**TASK PROMPT**
Resume the writing on setting goals, picking up right after its last sentence.

So I guess I have several problems. One is that I hate to lose. Not reaching a goal sucks, and it sucks more than reaching it feels good. Two is that I’m not sure that setting a goal in the first place is a good thing for me to do. I find no great satisfaction in doing so. Three is probably semantic – I do make long lists of things to do every day, and I guess you could call that a goal, but what I’m mostly trying to do is remember all the stuff I promised I’d get done, not set any specific target. Would I perform better if I did put some targets on there? Four is that I don’t think much of setting goals over things I can’t control. Setting a goal to run a 5 minute mile is great, but even if I train all day every day under the tutelage of Sebastian Coe I might still not be able to get there. It reminds me of setting a goal to have three straight days without rain. Five is that setting a goal makes that goal disproportionately important to me, meaning that sometimes my priorities get out of wack. Six is that if I insist on my priorities in the face of the goals I’ve set, I am by default saying that I have a goal to do thus and so, but only if I really want to.
And yet, I still set goals. I don’t set many, but I do set some, and I hate myself if I don’t reach them. That, at least, I recognize as a character flaw, and that if I’m unhappy only I am to blame for that.
But I’d still like some help. What do you do? What strategies do you use that help you become a better person? Do you reward yourself? How do you do that? Are your goals 1-0 (yes I got it/no I didn’t), or scalable (got most of the way there)? How do you deal with losing?
Posted on Wednesday, 2nd September 2009 by chrisjones
Posted in Blog & News, General | Comments (2)
September 2nd, 2009 at 9:01 pm
I should note that I’m not really a “goal-setter” in the traditional sense. If I have something I believe I should be doing, I pretty much just say “Hey, I should be doing this. How soon can I get to doing that?” and usually decide on a generalized timeframe. This happens at work a lot, and I do that mostly for the benefit of my team, so they know what I and in effect, we are working toward.

**COLLECTED DATA**
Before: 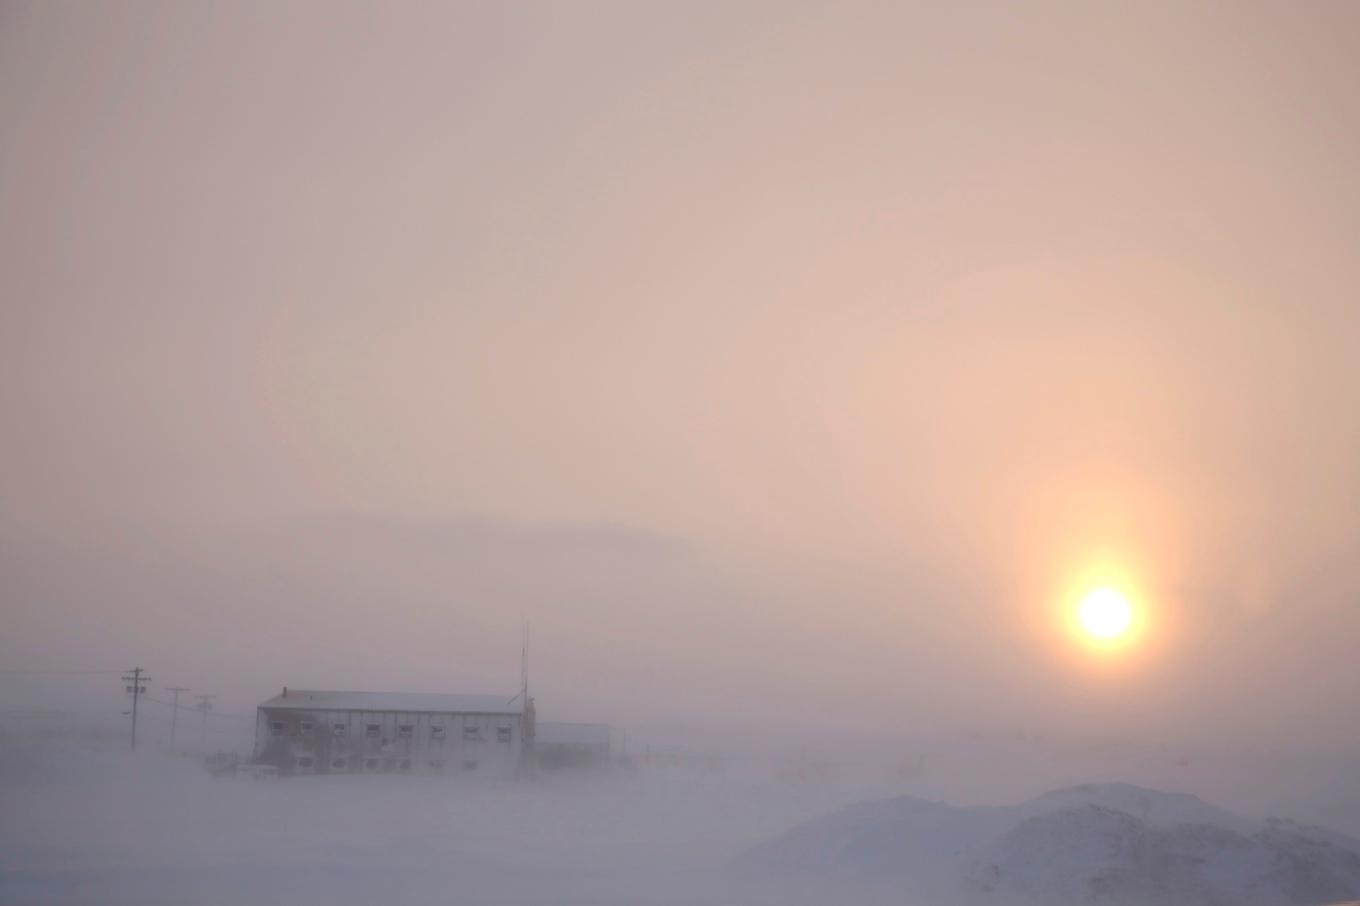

**RESPONSE**
The one goal I keep setting which I keep finding completely unrealistic is “I will get my software done by such-and-such month.” It’s an idea that’s simply meant to fail on some subconcious level. When I do so, I simply lose all drive to accomplish the goal because the task is so daunting that I end up fearing accomplishing the goal. Ridiculous, perhaps, but still true.
What I have found better are more goals for the universe and I to work on. Things like “I think I should be making X amount per year, and I think I should be doing that by Y time.” I have yet to fail such a goal. It’s only happened 3 times I can think of off the top of my head, but that’s the kind of goal setter I am.
Your mileage may vary.
Oh, and I don’t reward myself. I mostly just deny myself my guilty pleasures like watching a movie or something until I get it done. When I don’t reach said goal, it’s pretty much just a matter of self-analyzing with some self-deprecation and adjustment. I feel bad, but I think about why and I adjust from there.
September 3rd, 2009 at 12:12 am
Interesting. I haven’t really thought of goals as… well, goals in a while. I have things I’d like to do, things I’m going to do regardless and things I plan to do but the plan inevitably gets changed or messed up or just scrapped altogether. I guess I opt more for moving in a certain direction than setting an actual goal.
Although now that I think about it, my plan to get straight A’s this semester is probably technically a goal rather than a reality (yet) but I prefer to think of it as something that just IS and then I almost don’t dare not reach it.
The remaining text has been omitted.